RLF Recap: ReThink Health Director Kate Hilton '99

This ongoing series explores sessions of the Rockefeller Leadership Fellows (RLF) program. RLF provides fellows with resources in leadership theories and practical skills. Selected their Junior Spring, these Seniors take part in the workshops, dinner discussions, and team-building exercises as they gain a better understanding of the qualities and responsibilities necessary for leaders and successful leadership styles.

The Rockefeller Leadership Fellows had a great session on February 12th with Kate Hilton '99, a Director at ReThink Health and an expert in issues such as designing organizing efforts, teaching leadership skills, and strategizing with multi-stakeholder teams to take collective action. After graduating from Dartmouth in 1999, she worked with various groups and organizations, discovering the importance of leadership and team dynamics along the way. Hilton's session focused on these lessons she had learned and specifically the importance of emergent and distributive leadership.

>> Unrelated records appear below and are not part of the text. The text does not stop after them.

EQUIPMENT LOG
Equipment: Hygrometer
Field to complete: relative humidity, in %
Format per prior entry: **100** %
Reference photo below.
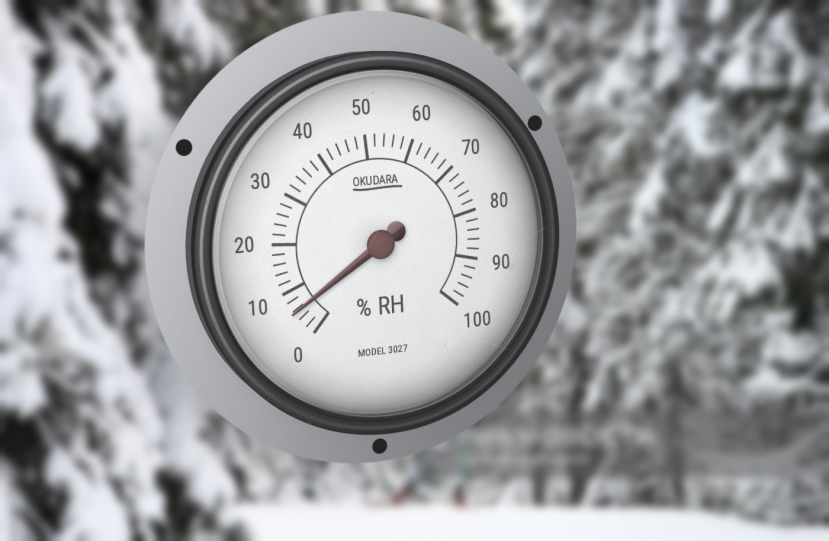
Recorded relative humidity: **6** %
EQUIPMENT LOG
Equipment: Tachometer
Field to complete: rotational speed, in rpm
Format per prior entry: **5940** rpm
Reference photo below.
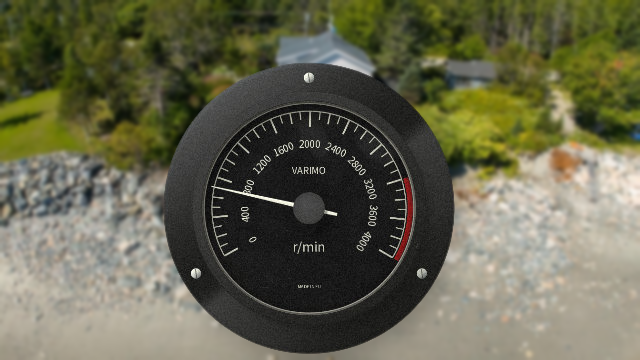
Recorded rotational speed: **700** rpm
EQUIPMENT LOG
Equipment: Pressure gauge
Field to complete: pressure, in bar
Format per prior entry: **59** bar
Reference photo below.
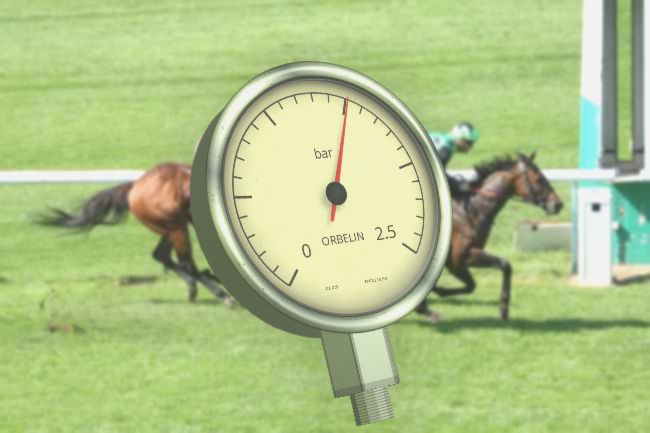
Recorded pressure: **1.5** bar
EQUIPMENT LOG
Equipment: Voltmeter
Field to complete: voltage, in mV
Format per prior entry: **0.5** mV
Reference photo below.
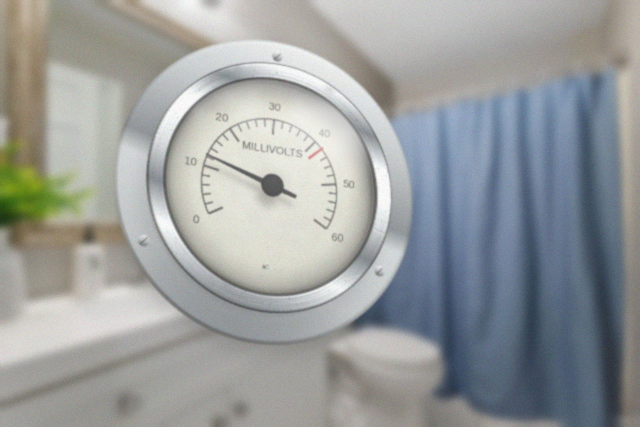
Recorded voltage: **12** mV
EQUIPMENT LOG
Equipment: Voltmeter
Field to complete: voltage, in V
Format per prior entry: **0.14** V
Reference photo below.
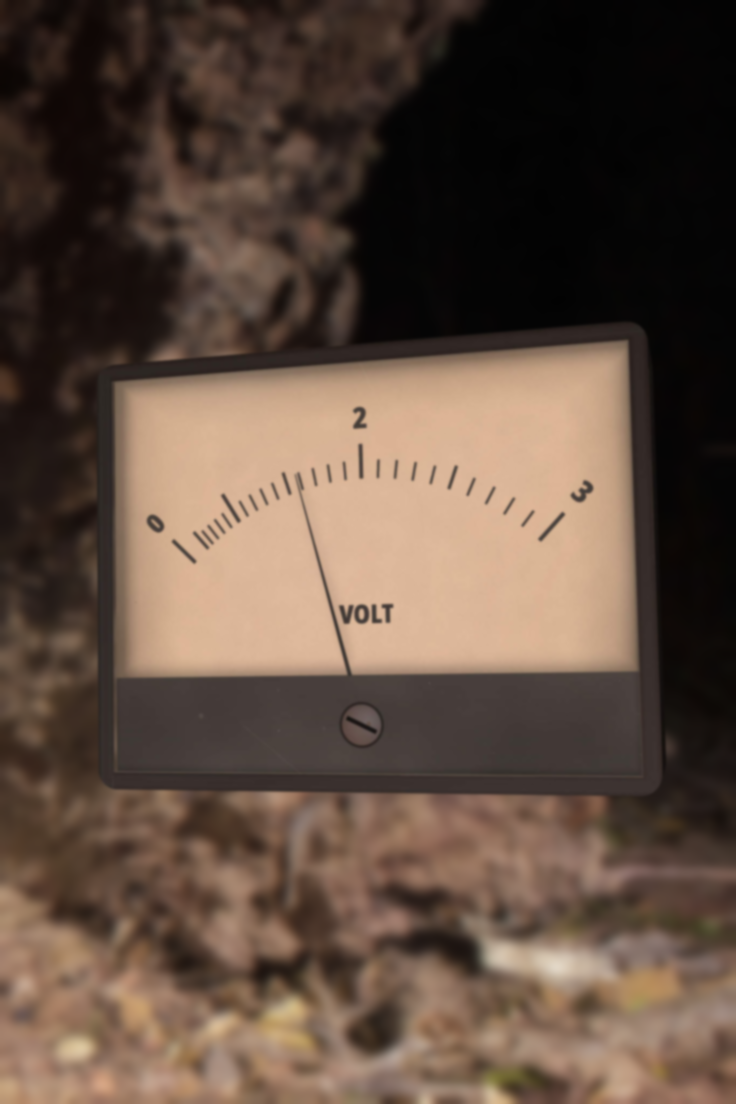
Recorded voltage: **1.6** V
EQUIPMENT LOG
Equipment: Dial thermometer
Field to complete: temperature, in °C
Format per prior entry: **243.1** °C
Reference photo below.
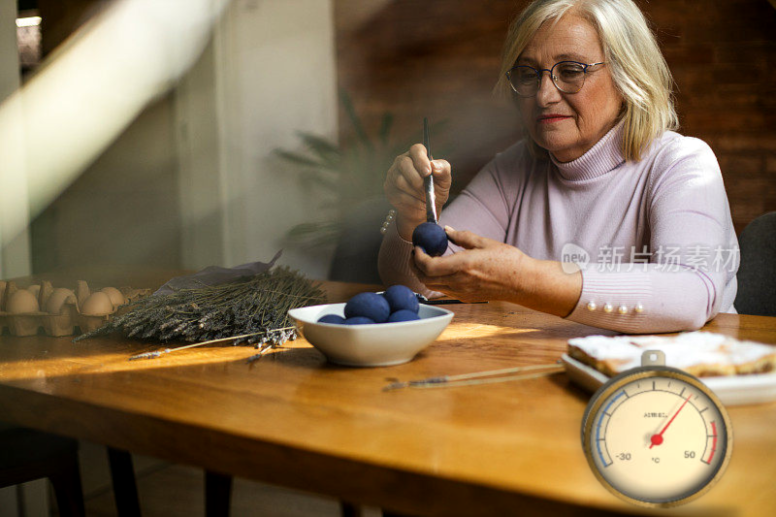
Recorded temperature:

ReThink Health Director Kate Hilton '99 leads a discussion on leadership and teams at a recent session. Photo by Malika Khurana '15.

We began the session in a reflective manner, taking time to think about the values for which we would want to be remembered as leaders. Hilton shared with us a particularly memorable commencement speech for her and explained that understanding our values and why we hold them was a crucial first step to effective leadership. Fellows then considered what power we had to effectuate change, both at Dartmouth and after we graduated. This discussion brought forth the importance of creating networks, identifying stakeholders in our shared goals, and finding others to work with.

Rockefeller Leadership Fellows discuss leadership theories at a recent session with Kate Hilton '99. Photo by Malika Khurana '15.

Hilton then turned to a more theoretical discussion of leadership, discussing the importance of distributed leadership. She pointed out the power of snowflake-structures in leadership, or the ability to work with interdependent connections to achieve aims by keeping everyone involved and excited. More discussion followed about our own experiences with leading teams, and the Fellows were pushed to think about how having the right structure for a team could improve outcomes and the achieving of core values. Lastly, Hilton provided a set of metrics upon which to judge teams of which we were a part. She encouraged us to reflect seriously and identify weaknesses and areas for improvement, particularly in areas such as gathering the right team, fostering a shared purpose, and creating a leadership structure that allowed everyone to work to their potential.

The session concluded with a reflection on how these ideas of leadership had made the Fellows feel about their leadership both at Dartmouth and afterward. In hearing words such as "excited" and "hopeful," it became clear that the session had been influential not only in identifying theories of leadership but in motivating us Fellows into actualizing our visions for value-based leadership.